Lawrence H. Levy: “Same Over 120 Years – Will We Ever Learn?”
Lawrence H. Levy is a Writers Guild Award winner and a two-time Emmy nominee. He has written for various hit TV shows such as Family Ties, Saved by the Bell, Roseanne, and Seinfeld. In the following piece, he reflects on Last Stop In Brooklyn which is his third novel in the Mary Handley Mystery series.
I shouldn’t be, but I am constantly amazed as to how often history repeats itself. Last Stop in Brooklyn is the third book in my Mary Handley Mystery Series and even though my first two books contained issues that also resound today (corporate greed, homophobia, misogyny, political backroom deals, abuse of power, etc.), I was doubtful I could find yet another area in which my lady detective could be immersed as she solves murders. Well, I was wrong.
Three of the major issues today are xenophobia, suicide bombings, and the treatment of African Americans by police. They are talking about building a wall to keep out Mexicans and banning immigration from Arabic countries. Mention Black Lives Matter and people go nuts on both sides of the issue. Back in the 1890’s when Last Stop In Brooklyn takes place, xenophobia was also running rampant, except that the groups targeted were the Jews, the Irish, the Italians and, yes, also the Arabs. The name-calling was the same: murderers, rapists, inferior, filthy, lazy, etc. In fact, the case Mary takes on is a real case of an Algerian who was quickly convicted of a horrible murder because the chief of detectives wanted it that way. No one seemed to care that an injustice might have been committed because he was “only a black Arab.” Mary also winds up getting involved in the aftermath of the first suicide bombing in the United States (a real event and the bomber, by the way, was a white male who was born in this country).
The xenophobia goes further than just one case. To give just a couple of examples Jews were not allowed to stay at many hotels, employment signs were hung on doors stating Hiring: Dogs and Irish need not apply, and the list goes on.
Last Stop In Brooklyn refers to Coney Island because the last stop on the train was where it met the beach and where Coney Island is. Mary spends a lot of time there, because that’s where murders are taking place related to her case. I was born in Brooklyn and lived in New York City until a few years after college when I ventured out to Los Angeles which has been my home since and where I’ve earned my living as a TV writer. As a kid, going to Coney Island was a huge treat. I guess it was a little bit like the way kids today view going to Disneyland or Universal Studios. Although the rides back then were not nearly as advanced as the ones today, it was all we knew and we loved them. I had no idea of its history.

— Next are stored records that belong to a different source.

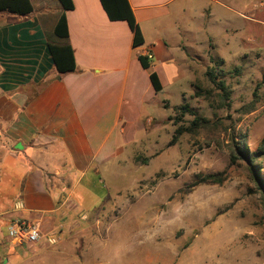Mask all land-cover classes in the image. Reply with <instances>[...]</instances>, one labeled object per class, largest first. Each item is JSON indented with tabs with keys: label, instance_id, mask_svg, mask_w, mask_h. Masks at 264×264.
<instances>
[{
	"label": "rangeland",
	"instance_id": "rangeland-1",
	"mask_svg": "<svg viewBox=\"0 0 264 264\" xmlns=\"http://www.w3.org/2000/svg\"><path fill=\"white\" fill-rule=\"evenodd\" d=\"M223 1L228 7L190 0L185 13H173V41L187 44V56L175 52L173 80L134 150L100 165L72 199L82 204L62 212L71 237L65 264H264V193L245 159L233 162L231 153L237 145L256 151L264 136V6L257 19L245 11L250 0ZM206 8L213 17L203 18ZM183 104L193 112L179 119ZM196 116L206 121L171 144ZM256 166L264 179V156ZM218 172L223 183L193 186Z\"/></svg>",
	"mask_w": 264,
	"mask_h": 264
},
{
	"label": "crops",
	"instance_id": "crops-1",
	"mask_svg": "<svg viewBox=\"0 0 264 264\" xmlns=\"http://www.w3.org/2000/svg\"><path fill=\"white\" fill-rule=\"evenodd\" d=\"M189 1L129 0L145 38L134 46L129 23L111 20L100 0H73L66 17L78 68L62 75L49 50L50 42L64 40L55 34L60 1L31 0L27 15L0 11V264H65L63 246L71 237H64L62 212L79 207L83 199H72L81 182L100 165L129 156L140 126L155 119L149 114L173 80L175 52L187 56V44L173 41V13H185ZM261 5L264 0H250L244 8L256 14ZM204 10L203 18L213 17ZM140 55L149 57V69ZM151 71L162 83L159 92ZM17 219L37 223L45 237H10ZM53 235L57 243L49 242Z\"/></svg>",
	"mask_w": 264,
	"mask_h": 264
},
{
	"label": "trees",
	"instance_id": "trees-1",
	"mask_svg": "<svg viewBox=\"0 0 264 264\" xmlns=\"http://www.w3.org/2000/svg\"><path fill=\"white\" fill-rule=\"evenodd\" d=\"M63 13L61 14L57 25L55 27V34L64 39L60 43H49V50L51 57L54 61L57 71L60 75L74 72L77 70V62L74 55V50L69 42V32L66 11L74 8L73 0H59ZM108 17L113 21L126 20L129 23L133 33H134V46L142 45L145 42L141 27L137 20L135 19L133 9L130 5L129 0H100ZM10 11L20 15H27L33 11V4L31 0H0V11ZM139 60L144 68L149 69L151 67V61L147 55H140ZM207 75L211 80L216 83L219 89L224 91V97L228 99L229 90L224 80H217L214 68H209L207 70ZM150 78L153 83L155 91L159 92L163 89L162 83L159 79L158 74L155 71H151ZM167 107V105H165ZM177 110H181V116L178 117L182 119L186 113L193 112L188 104H183L176 107ZM194 114V113H193ZM206 121L205 118L196 116L190 127L184 128L183 126L176 129L171 144L175 141L178 135L182 134L184 130H193L201 125L202 122ZM242 144V142H240ZM244 144V143H243ZM233 162L238 157H243L248 163V168L251 174V178L261 187L264 193V179L260 176L257 170V161L264 156V136L258 144L256 151L251 152L247 147L242 145H237L236 149L231 150ZM226 179L225 172L211 173L204 176H199L198 180L193 182V186H197L202 183H223Z\"/></svg>",
	"mask_w": 264,
	"mask_h": 264
},
{
	"label": "built area",
	"instance_id": "built-area-1",
	"mask_svg": "<svg viewBox=\"0 0 264 264\" xmlns=\"http://www.w3.org/2000/svg\"><path fill=\"white\" fill-rule=\"evenodd\" d=\"M10 237L18 240H25L27 242H39L45 236L37 223H33L27 219L14 220L9 228ZM49 242L57 243V236L53 235L48 238Z\"/></svg>",
	"mask_w": 264,
	"mask_h": 264
}]
</instances>
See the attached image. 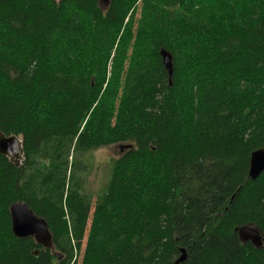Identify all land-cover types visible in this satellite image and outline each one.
<instances>
[{"label": "trees", "instance_id": "obj_1", "mask_svg": "<svg viewBox=\"0 0 264 264\" xmlns=\"http://www.w3.org/2000/svg\"><path fill=\"white\" fill-rule=\"evenodd\" d=\"M138 1L0 0V132L24 148L0 153V264H264L236 231L264 235V0ZM114 145L92 204L87 154ZM16 201L53 248L14 235Z\"/></svg>", "mask_w": 264, "mask_h": 264}, {"label": "water", "instance_id": "obj_2", "mask_svg": "<svg viewBox=\"0 0 264 264\" xmlns=\"http://www.w3.org/2000/svg\"><path fill=\"white\" fill-rule=\"evenodd\" d=\"M101 3L107 4L109 0H100ZM160 54L163 58L165 68L170 77L172 75L173 63L172 55L165 49H161ZM124 147H130L125 145ZM0 153L9 157L16 165L21 163L24 156L23 140L20 136L6 135L0 132ZM264 172V148L252 152L250 159L249 176L256 179ZM12 220V231L18 238L32 236L37 243L45 248H53V235L47 221L36 214L26 202L16 201L10 207ZM240 238L244 241H251L255 246L261 247L264 244V235L260 229L253 224H246L236 228ZM186 258L185 249H182V255L176 263L184 261Z\"/></svg>", "mask_w": 264, "mask_h": 264}, {"label": "rangeland", "instance_id": "obj_3", "mask_svg": "<svg viewBox=\"0 0 264 264\" xmlns=\"http://www.w3.org/2000/svg\"><path fill=\"white\" fill-rule=\"evenodd\" d=\"M137 8L140 13L142 8L141 0L138 1ZM120 153V146L114 145L110 147H103L92 151L91 154H87L92 167L86 172L85 181L83 183V191L91 195L92 204H94L98 194L102 192L109 179L110 170L107 167L108 162L111 158L117 157ZM84 164L87 163L85 162Z\"/></svg>", "mask_w": 264, "mask_h": 264}, {"label": "bare ground", "instance_id": "obj_4", "mask_svg": "<svg viewBox=\"0 0 264 264\" xmlns=\"http://www.w3.org/2000/svg\"><path fill=\"white\" fill-rule=\"evenodd\" d=\"M167 72H168V71H167ZM168 74H169V73H168ZM172 74H173V70H172ZM171 76H172V75H171ZM169 78H171L170 75H169ZM243 226H244V225H243ZM240 227H241V226H240ZM236 231H237V230H236ZM243 241H244V240H243Z\"/></svg>", "mask_w": 264, "mask_h": 264}]
</instances>
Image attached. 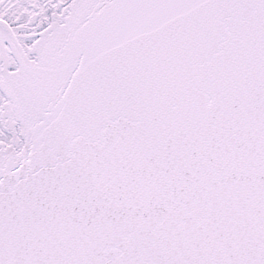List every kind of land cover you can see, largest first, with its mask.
<instances>
[{
	"label": "snow or ice",
	"instance_id": "snow-or-ice-1",
	"mask_svg": "<svg viewBox=\"0 0 264 264\" xmlns=\"http://www.w3.org/2000/svg\"><path fill=\"white\" fill-rule=\"evenodd\" d=\"M0 264H264V0H0Z\"/></svg>",
	"mask_w": 264,
	"mask_h": 264
}]
</instances>
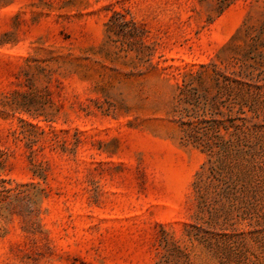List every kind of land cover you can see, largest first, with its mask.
<instances>
[{
    "label": "rangeland",
    "instance_id": "obj_1",
    "mask_svg": "<svg viewBox=\"0 0 264 264\" xmlns=\"http://www.w3.org/2000/svg\"><path fill=\"white\" fill-rule=\"evenodd\" d=\"M215 70L264 125V0H0V264H264V186L213 205L180 141L184 84L231 114ZM199 174L224 252L184 227Z\"/></svg>",
    "mask_w": 264,
    "mask_h": 264
},
{
    "label": "trees",
    "instance_id": "obj_2",
    "mask_svg": "<svg viewBox=\"0 0 264 264\" xmlns=\"http://www.w3.org/2000/svg\"><path fill=\"white\" fill-rule=\"evenodd\" d=\"M111 25L112 23L107 25L108 29ZM214 75L219 91L232 86L237 90V101L227 106L231 114L217 113L218 115L207 117L205 108L217 110L216 105H200L201 96L190 87L192 83L184 84L180 91V103L191 107L177 108L175 111L178 115L176 123L180 128L181 144L199 148L208 156L206 178L214 189L213 205L223 200H232L236 194L238 179L246 181L252 200H257L259 191L264 186V125L255 121L256 110L250 100L254 86L236 73L226 75L215 70ZM184 94L186 99L182 98ZM201 177L202 174L197 175L199 180L193 183L198 207L196 222L185 224L184 227L191 240L201 242L206 247L212 246L216 252H224L235 244L232 234L228 232L230 225H227V221L218 223L214 217L208 221L201 217L208 207ZM205 224L208 227L204 228ZM216 227L222 232H217Z\"/></svg>",
    "mask_w": 264,
    "mask_h": 264
}]
</instances>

Back in the 1890’s, Coney Island was still a fun place, but it was also a microcosm of the ugliness that existed in the world. People had fun as they frolicked at the amusement park, played on the beach, or stayed at luxury hotels while others were treated shamefully. There were separate bathhouses for African-Americans (in my Brooklyn!) and Jews and African-Americans were banned from the hotels there. There was actually an attraction in the midway called Kill the Coon where an African American stuck his face through a canvas painted as a jungle and white people would pay to throw balls at him (a disgusting piece of history that is also in my book). I’m not saying that we haven’t progressed since then, but a lot of the ugliness remains. One word: Charlottesville.
Now what makes me have the audacity to presume that I, a TV writer, in spite of the fact that I’ve won awards for it, can write novels? Again one word: Passion. That’s been the guideline to how I’ve managed my career. If I’m passionate about something, I figure somebody else might also be. I can’t guarantee that it will work for everyone, but it has worked for me. Besides, even if it doesn’t work, at least you’ve spent time with something you care about and not some piece you were writing just because you thought might be commercial. I find a story and characters about whom I am passionate and go full throttle ahead. In this instance, I felt novels would tell my stories best. If I had stopped to think of the odds of selling my first novel, I would never have written it. Besides, the odds are against you selling anything as a writer, so you might as well do what you enjoy and think is right. To be completely truthful, I had gotten tired of depending on actors and directors to convey what I wanted. In novels, you can just spell out what your characters are feeling and doing.
It may surprise some, but TV taught me lessons about writing novels. When writing TV, you have to tell a story in a short amount of time. You don’t have the luxury of veering off into areas that don’t move your story and characters forward. I enjoy books (especially mysteries) that are written with that in mind. I get bored when they wander off point with no real specific reason or spend pages describing a room or piece of furniture. I say briefly do it and get back to the story or you’ll lose the reader.
Also, most TV has commercials, and writers shape their stories so a big surprise occurs before the commercial, hoping it will induce people to stick around until the show resumes. Books have chapters, and I try to end each chapter so that the reader will want to read on.
Of course, adult stories are more sophisticated than children stories, but it basically boils down to a bedtime tale you tell your kids. The good ones get reactions like “And then what happened?” That’s my goal: getting my readers to be that involved, and I hope that when readers see that our problems today are not new, it will increase their interest and maybe even spur them to help find solutions.